HCMC Dining Guide

Tuesday, April 7, 2015

H2H 2015: Days 4 & 5

After an internet blackout in Tan Ky I'm back with an update from the road. We're now in the dusty town of Pho Chau, sprawled out from either side of the Ho Chi Minh Highway in Ha Tinh Province, one of the poorest in the country. Day four took us from Yen Cat to Tan Ky under cloudy skies - perfect weather for cycling. The scenery was beautiful (shocking, I know), and has transitioned from the dramatic limestone karsts of north Vietnam to the low, lush rolling hills of the north-central region. Rice paddies fan out to the distance, except for when you have to climb over certain hills. We entered Nghe An Province, Ho Chi Minh's birthplace and the largest Vietnamese province by area, on this day.

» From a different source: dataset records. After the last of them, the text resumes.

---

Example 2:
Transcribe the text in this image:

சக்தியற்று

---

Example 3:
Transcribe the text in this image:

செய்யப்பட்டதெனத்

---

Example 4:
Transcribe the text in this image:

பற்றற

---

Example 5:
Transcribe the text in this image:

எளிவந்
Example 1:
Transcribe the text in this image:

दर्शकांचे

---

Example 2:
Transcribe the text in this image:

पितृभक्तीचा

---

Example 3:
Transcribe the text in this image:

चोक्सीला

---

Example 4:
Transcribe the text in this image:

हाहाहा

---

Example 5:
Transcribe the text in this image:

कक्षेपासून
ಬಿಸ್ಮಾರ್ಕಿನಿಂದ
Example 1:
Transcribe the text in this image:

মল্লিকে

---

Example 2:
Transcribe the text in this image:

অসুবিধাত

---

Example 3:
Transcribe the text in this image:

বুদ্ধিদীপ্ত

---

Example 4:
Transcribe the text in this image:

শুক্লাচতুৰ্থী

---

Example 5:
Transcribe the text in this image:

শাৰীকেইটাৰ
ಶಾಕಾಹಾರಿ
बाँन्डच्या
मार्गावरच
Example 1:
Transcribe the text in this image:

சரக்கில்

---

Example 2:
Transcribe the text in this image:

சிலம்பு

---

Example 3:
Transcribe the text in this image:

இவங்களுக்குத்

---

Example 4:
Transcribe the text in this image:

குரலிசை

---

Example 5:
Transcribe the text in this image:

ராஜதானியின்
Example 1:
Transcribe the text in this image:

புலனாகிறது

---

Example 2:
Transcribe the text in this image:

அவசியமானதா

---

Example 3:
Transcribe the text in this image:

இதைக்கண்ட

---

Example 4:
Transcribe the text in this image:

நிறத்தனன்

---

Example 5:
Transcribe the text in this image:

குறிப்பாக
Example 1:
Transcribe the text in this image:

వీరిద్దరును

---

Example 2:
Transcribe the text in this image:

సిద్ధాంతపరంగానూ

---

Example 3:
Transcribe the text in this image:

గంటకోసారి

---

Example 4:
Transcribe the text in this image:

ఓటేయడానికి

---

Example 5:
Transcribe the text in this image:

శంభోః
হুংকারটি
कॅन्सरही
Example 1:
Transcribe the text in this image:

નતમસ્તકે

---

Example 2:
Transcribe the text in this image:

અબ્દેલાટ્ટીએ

 The climbing has been really enjoyable though, as oftentimes you are able to carry your downhill momentum into the next uphill and power through it. I'm completely converted to the clipless pedal cause, as my feet are always connected to the bike so I can pull up while climbing in addition to pushing down. It makes for much more efficient riding and allows you to engage your glutes and hamstrings, which hold serious strength.

At lunch we attracted a crowd of curious kids some of whom were pretty friendly, while others kept their distance if you approached. It's always fascinating to see how people react to faces they just aren't used to seeing.

 After 92km we rolled into Tan Ky, a bustling town with a marker noting that it was the starting point of the wartime Ho Chi Minh Trail, which the NVA used to carry supplies down south through the jungle.
 Dave five covered another 92km on the way to Pho Chau, the first stop on the new H2H route that was also on the old route. Once again we headed straight down the stunning Ho Chi Minh Highway, and traffic was the lightest yet. It's so nice to be able to cruise along without having to worry much about trucks or buses overtaking you at insane speeds. This is absolutely the best way to see the country.

I decided to take my foot off the gas a bit and ride in the middle of the pack with a couple of different groups, which allowed me to stop and take in the sights a bit more.

The weather was overcast again, and as I rolled into Pho Chau a light drizzle began. It's been raining off and on all evening - hopefully that won't continue into tomorrow. Amazingly we had been rain-free until today, which is almost unheard of in northern Vietnam. Tomorrow we have a short 52km day, which means we'll get into town early so I can finally get some laundry done. Five days in and 410km ridden and I'm having a great time, although we have plenty of extremely challenging days ahead of us. The team is gelling and we're turning into a well-oiled machine. I can't wait to once again see more of this amazing country as we continue further south. Ride on!